De acordo com Dayana, a Resistência Lésbica da Maré compõe a Ocupa Sapatão desde 2017 fazendo um duplo movimento: Primeiro, colocar dentro da Ocupa a lembrança que este movimento é feito com as favelas. Segundo, promover entre lésbicas de favela, o entendimento de que a Favela faz parte da cidade e, portanto, todos espaços devem ser ocupados para garantir que nossas lutas compunham este movimento e, assim, possamos usá-lo como ferramenta para luta por direitos ...não é fácil fazer corpos socializados com a vertente da exclusão social e política, desenvolverem acreditação em espaços não favelados.
Michele Seixas, moradora do Complexo do Alemão, disse que no seu território o movimento não tem uma agenda fixa de reuniões, "porém conseguimos nos encontrar com temas específicos, assim como para a realização da Ocupa Sapatão, e/ou para a organização do Encontro Estadual de Lésbicas, dois deles já foram realizados no próprio Complexo do Alemão. Aqui no Alemão nos comunicamos sempre hoje por um grupo de WhatsApp, ali a gente organiza nossas agendas, discutimos alguns temas mais urgentes e encaminhamos demandas urgentes".

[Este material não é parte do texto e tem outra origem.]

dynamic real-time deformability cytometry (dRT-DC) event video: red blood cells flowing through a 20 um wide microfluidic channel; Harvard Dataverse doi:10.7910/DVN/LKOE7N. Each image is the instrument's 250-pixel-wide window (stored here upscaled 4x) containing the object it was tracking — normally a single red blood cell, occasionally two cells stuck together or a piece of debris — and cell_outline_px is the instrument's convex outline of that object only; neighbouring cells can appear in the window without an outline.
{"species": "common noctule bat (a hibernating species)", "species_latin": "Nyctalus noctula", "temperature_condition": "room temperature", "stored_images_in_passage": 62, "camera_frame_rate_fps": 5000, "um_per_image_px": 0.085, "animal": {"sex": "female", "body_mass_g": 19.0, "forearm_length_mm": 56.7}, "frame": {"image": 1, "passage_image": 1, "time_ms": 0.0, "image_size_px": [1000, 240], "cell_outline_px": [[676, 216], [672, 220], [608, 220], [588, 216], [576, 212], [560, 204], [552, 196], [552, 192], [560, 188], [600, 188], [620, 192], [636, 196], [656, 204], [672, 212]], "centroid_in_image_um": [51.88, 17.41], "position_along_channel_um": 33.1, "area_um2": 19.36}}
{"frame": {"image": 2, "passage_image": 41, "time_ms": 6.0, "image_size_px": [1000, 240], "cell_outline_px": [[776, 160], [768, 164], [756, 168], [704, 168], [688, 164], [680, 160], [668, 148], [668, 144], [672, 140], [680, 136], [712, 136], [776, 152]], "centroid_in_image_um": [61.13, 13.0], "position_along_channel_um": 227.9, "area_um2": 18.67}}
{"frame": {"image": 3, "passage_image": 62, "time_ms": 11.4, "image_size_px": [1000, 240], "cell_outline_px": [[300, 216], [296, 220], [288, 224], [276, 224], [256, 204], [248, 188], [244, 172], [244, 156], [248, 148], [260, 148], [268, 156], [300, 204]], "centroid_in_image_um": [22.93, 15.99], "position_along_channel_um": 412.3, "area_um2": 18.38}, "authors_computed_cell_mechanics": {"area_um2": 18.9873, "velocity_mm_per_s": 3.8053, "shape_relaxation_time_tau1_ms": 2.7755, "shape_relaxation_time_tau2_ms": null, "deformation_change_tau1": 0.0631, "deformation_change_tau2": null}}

Para a realização do Ocupa estes movimentos se reencontram e neste ano de 2023, inicialmente as reuniões estavam sendo feitas virtualmente, mas com a proximidade do agosto, agora estão sendo presenciais na Casa das Pretas. As decisões são tomadas de maneira horizontal e coletiva sempre afirmando a Ocupa Sapatão como um movimento político. Para este ano, uma das pautas prioritárias é pela aprovação do PL Luana Barbosa de enfrentamento ao lesbocídio, na Assembleia Legislativa do Rio de Janeiro (Alerj), o projeto estava arquivado e o objetivo é que ele volte para a discussão no plenário.
Voltando um pouco no tempo, importante ressaltar que toda a discussão sobre o projeto de lei Luana Barbosa não é nova, Camila mesmo lembrou que esta discussão iniciou quando ela esteve anos atrás como assessora do Mandato da ex-deputada estadual Monica Francisco: "À época, eu era coordenadora da equipe de gênero da mandata e fui a idealizadora do projeto. Construímos juntas a redação e fizemos uma estratégia de mobilização com dimensão nacional. Vários municípios e estados apresentaram o projeto e em Niterói virou lei, mas na Alerj foi arquivado".
Luana Barbosa foi uma lésbica negra, periférica, mãe e trabalhadora vítima da violência policial e até hoje não houve justiça e uma solução sobre o caso. Essa mobilização em torno do PL Luana Barbosa foi feita por: Articulação Brasileira de Lésbicas (ABL), Candaces Rede Nacional de Lésbicas e Bissexuais Negras Feministas e Autônomas; Coletiva Resistência Lésbica da Maré; Dossiê Lesbocídio; Grupo de Mulheres Felipa de Sousa; Liga Brasileira de Lésbicas (LBL) e Revista Brejeiras.
Dos movimentos de lésbicas temos a Coletiva Resistência Lésbica da Maré, além de ativistas faveladas que atuam nos movimentos sociais, como Michele Seixas, do Alemão que é da ABL. Inclusive o Encontro Estadual de Lésbicas foi realizado no Alemão por dois anos seguidos, mas numa articulação do Instituto Brasileiro de Lésbicas.